- Opening Delimiter -
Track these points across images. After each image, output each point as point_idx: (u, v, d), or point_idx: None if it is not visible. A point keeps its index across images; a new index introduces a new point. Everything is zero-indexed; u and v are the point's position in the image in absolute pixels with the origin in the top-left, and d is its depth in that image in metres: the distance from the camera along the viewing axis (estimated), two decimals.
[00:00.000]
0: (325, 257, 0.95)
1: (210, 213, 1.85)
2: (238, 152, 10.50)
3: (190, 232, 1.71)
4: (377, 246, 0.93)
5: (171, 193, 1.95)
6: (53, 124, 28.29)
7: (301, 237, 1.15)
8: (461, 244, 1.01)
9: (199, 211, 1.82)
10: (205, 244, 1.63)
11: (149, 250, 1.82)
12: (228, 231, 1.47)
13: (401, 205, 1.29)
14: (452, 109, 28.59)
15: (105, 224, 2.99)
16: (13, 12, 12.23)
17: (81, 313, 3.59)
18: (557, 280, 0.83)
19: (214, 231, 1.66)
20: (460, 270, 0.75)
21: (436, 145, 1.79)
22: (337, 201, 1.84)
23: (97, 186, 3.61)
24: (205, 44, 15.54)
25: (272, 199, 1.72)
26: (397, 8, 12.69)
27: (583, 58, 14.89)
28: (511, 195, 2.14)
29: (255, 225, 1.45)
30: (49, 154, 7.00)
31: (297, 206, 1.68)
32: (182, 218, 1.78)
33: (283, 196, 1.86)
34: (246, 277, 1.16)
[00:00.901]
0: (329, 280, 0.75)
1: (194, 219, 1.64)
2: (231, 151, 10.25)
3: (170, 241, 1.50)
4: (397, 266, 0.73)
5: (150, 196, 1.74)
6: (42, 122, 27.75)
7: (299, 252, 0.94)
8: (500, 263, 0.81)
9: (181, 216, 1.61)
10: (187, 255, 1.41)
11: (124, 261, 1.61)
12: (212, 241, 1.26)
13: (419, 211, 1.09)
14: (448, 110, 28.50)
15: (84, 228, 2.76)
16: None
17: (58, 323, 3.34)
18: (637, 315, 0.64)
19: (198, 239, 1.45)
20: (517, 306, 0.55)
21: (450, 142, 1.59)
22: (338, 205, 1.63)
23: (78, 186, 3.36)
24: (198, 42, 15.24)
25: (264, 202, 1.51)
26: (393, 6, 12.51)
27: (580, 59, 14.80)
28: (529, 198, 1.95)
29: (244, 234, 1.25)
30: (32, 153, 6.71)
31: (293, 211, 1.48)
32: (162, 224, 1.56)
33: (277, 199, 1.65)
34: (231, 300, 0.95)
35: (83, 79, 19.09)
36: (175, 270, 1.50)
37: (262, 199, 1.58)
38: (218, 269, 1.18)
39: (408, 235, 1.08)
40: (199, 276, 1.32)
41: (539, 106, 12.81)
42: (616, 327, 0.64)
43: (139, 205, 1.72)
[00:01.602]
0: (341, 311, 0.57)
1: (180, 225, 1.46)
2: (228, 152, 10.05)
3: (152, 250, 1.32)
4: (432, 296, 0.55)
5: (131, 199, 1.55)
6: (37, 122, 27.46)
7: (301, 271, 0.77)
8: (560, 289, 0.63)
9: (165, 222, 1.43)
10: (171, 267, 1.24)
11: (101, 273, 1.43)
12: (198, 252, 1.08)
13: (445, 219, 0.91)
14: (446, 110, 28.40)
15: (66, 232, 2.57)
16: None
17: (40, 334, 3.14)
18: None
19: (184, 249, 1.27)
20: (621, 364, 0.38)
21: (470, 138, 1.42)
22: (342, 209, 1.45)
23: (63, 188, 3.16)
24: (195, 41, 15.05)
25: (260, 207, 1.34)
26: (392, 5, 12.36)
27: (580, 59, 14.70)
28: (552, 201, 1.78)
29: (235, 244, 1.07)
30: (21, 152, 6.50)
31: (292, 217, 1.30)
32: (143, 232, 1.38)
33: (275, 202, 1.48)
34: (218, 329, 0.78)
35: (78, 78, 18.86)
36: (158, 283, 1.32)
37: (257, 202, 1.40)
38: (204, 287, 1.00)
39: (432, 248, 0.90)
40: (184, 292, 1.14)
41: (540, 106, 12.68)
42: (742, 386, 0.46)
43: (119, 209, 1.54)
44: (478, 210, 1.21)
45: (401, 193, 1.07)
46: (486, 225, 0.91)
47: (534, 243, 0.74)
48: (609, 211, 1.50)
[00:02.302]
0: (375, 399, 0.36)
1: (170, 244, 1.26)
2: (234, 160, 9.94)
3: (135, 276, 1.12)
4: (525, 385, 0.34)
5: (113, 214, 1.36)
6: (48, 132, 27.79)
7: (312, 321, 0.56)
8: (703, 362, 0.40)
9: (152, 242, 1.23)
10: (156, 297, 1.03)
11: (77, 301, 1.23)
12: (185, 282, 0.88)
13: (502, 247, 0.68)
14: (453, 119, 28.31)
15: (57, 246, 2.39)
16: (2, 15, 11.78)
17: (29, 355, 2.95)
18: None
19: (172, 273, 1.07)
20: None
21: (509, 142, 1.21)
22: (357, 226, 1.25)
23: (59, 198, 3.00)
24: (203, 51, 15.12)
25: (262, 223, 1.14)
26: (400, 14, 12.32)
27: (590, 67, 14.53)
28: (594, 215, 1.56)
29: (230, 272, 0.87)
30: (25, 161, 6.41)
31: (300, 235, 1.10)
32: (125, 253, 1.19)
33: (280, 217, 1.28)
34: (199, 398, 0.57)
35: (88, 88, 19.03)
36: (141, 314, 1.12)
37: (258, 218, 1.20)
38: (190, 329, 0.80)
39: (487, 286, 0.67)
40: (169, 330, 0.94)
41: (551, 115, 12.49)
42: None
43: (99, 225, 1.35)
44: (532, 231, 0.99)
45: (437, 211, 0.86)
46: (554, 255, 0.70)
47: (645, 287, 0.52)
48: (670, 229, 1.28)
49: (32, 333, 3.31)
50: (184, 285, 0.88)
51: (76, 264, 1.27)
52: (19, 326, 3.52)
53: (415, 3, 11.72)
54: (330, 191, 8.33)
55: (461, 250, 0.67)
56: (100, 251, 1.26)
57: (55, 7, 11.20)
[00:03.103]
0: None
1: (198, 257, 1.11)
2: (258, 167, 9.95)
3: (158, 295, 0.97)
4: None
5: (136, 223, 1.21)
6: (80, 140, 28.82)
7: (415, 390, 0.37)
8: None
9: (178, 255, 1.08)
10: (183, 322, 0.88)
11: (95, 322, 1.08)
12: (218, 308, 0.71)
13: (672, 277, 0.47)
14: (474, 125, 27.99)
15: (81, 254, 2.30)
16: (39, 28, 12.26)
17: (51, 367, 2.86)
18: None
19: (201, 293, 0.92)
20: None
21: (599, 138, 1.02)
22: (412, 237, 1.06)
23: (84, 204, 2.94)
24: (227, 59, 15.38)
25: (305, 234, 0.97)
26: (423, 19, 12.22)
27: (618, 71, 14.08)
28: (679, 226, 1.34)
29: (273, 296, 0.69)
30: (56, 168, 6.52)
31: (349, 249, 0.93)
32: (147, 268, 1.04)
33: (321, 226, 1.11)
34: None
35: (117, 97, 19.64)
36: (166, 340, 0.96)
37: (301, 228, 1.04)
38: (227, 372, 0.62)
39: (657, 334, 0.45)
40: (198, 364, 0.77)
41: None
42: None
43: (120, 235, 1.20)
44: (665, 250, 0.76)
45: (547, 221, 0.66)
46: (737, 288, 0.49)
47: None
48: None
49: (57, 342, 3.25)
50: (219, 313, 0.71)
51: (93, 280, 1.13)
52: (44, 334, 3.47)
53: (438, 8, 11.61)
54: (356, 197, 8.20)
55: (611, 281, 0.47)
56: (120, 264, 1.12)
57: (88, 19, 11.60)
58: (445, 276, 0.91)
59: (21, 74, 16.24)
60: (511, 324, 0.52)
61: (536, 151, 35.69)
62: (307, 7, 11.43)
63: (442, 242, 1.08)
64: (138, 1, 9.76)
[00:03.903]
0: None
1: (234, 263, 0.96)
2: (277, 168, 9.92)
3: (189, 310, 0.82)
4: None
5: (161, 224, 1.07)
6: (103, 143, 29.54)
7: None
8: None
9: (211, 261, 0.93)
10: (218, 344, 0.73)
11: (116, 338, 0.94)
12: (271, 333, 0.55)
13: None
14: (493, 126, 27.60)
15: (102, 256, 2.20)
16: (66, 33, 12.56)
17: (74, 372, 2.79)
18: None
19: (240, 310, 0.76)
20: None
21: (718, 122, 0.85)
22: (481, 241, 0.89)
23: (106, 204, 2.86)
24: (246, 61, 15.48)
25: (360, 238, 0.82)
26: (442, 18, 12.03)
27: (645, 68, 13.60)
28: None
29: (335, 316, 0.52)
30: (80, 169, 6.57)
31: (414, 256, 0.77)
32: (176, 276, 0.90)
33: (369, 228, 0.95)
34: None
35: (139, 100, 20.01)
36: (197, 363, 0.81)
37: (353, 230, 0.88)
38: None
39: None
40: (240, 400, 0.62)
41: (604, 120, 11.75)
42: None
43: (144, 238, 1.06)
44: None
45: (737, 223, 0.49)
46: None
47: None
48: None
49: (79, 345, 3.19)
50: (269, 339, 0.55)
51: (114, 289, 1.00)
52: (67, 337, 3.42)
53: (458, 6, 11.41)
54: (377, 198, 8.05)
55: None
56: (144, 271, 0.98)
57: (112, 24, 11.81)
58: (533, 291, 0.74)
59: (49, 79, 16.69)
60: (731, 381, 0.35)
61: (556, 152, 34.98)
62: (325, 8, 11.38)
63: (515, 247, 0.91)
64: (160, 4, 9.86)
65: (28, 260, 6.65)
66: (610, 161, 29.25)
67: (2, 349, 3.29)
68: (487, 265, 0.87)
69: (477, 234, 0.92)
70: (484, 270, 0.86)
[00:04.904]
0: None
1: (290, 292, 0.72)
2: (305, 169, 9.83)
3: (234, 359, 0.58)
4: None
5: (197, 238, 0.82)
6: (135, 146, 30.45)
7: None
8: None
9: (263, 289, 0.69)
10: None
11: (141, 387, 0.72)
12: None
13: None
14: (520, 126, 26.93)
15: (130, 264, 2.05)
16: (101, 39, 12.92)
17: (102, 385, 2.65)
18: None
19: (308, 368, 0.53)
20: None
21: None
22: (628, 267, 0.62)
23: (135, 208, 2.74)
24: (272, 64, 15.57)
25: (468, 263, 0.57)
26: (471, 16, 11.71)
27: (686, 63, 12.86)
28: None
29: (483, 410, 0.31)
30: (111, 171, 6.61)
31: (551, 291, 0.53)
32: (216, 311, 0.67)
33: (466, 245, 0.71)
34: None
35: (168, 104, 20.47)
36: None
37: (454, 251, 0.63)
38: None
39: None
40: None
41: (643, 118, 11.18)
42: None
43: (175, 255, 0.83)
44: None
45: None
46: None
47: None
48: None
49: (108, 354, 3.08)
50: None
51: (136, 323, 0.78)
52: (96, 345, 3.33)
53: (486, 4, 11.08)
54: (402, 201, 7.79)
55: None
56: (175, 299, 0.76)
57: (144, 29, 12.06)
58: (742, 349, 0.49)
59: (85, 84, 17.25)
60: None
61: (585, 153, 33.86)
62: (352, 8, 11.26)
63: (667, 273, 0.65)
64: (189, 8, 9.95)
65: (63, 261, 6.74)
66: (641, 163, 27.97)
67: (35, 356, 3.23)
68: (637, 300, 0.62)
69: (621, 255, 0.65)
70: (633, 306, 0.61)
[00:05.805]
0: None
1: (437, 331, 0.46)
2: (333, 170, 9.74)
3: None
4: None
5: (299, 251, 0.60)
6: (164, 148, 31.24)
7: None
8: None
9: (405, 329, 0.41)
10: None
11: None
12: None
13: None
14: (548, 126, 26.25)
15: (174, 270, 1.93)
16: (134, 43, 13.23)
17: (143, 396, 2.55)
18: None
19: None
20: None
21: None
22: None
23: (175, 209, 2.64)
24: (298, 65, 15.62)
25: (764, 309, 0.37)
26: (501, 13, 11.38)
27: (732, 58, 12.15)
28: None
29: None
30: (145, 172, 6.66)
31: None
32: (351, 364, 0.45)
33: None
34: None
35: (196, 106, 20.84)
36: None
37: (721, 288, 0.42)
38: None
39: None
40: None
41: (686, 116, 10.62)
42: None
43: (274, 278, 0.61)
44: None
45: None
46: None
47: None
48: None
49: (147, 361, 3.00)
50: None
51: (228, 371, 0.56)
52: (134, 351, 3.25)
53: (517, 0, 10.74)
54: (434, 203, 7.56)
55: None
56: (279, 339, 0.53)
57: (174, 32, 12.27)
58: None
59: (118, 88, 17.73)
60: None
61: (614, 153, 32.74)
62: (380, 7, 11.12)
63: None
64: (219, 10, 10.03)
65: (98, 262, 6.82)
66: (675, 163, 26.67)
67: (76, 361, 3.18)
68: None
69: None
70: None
- Closing Delimiter -
#### What to do:
"32: (182, 218, 1.78)" marks the last line to print; print everything from the first line of the data through that line, unchanged, and nothing more.

#### Result of this task:
Track these points across images. After each image, output each point as point_idx: (u, v, d), or point_idx: None if it is not visible. A point keeps its index across images; a new index introduces a new point. Everything is zero-indexed; u and v are the point's position in the image in absolute pixels with the origin in the top-left, and d is its depth in that image in metres: the distance from the camera along the viewing axis (estimated), two decimals.
[00:00.000]
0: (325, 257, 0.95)
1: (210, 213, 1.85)
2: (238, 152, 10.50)
3: (190, 232, 1.71)
4: (377, 246, 0.93)
5: (171, 193, 1.95)
6: (53, 124, 28.29)
7: (301, 237, 1.15)
8: (461, 244, 1.01)
9: (199, 211, 1.82)
10: (205, 244, 1.63)
11: (149, 250, 1.82)
12: (228, 231, 1.47)
13: (401, 205, 1.29)
14: (452, 109, 28.59)
15: (105, 224, 2.99)
16: (13, 12, 12.23)
17: (81, 313, 3.59)
18: (557, 280, 0.83)
19: (214, 231, 1.66)
20: (460, 270, 0.75)
21: (436, 145, 1.79)
22: (337, 201, 1.84)
23: (97, 186, 3.61)
24: (205, 44, 15.54)
25: (272, 199, 1.72)
26: (397, 8, 12.69)
27: (583, 58, 14.89)
28: (511, 195, 2.14)
29: (255, 225, 1.45)
30: (49, 154, 7.00)
31: (297, 206, 1.68)
32: (182, 218, 1.78)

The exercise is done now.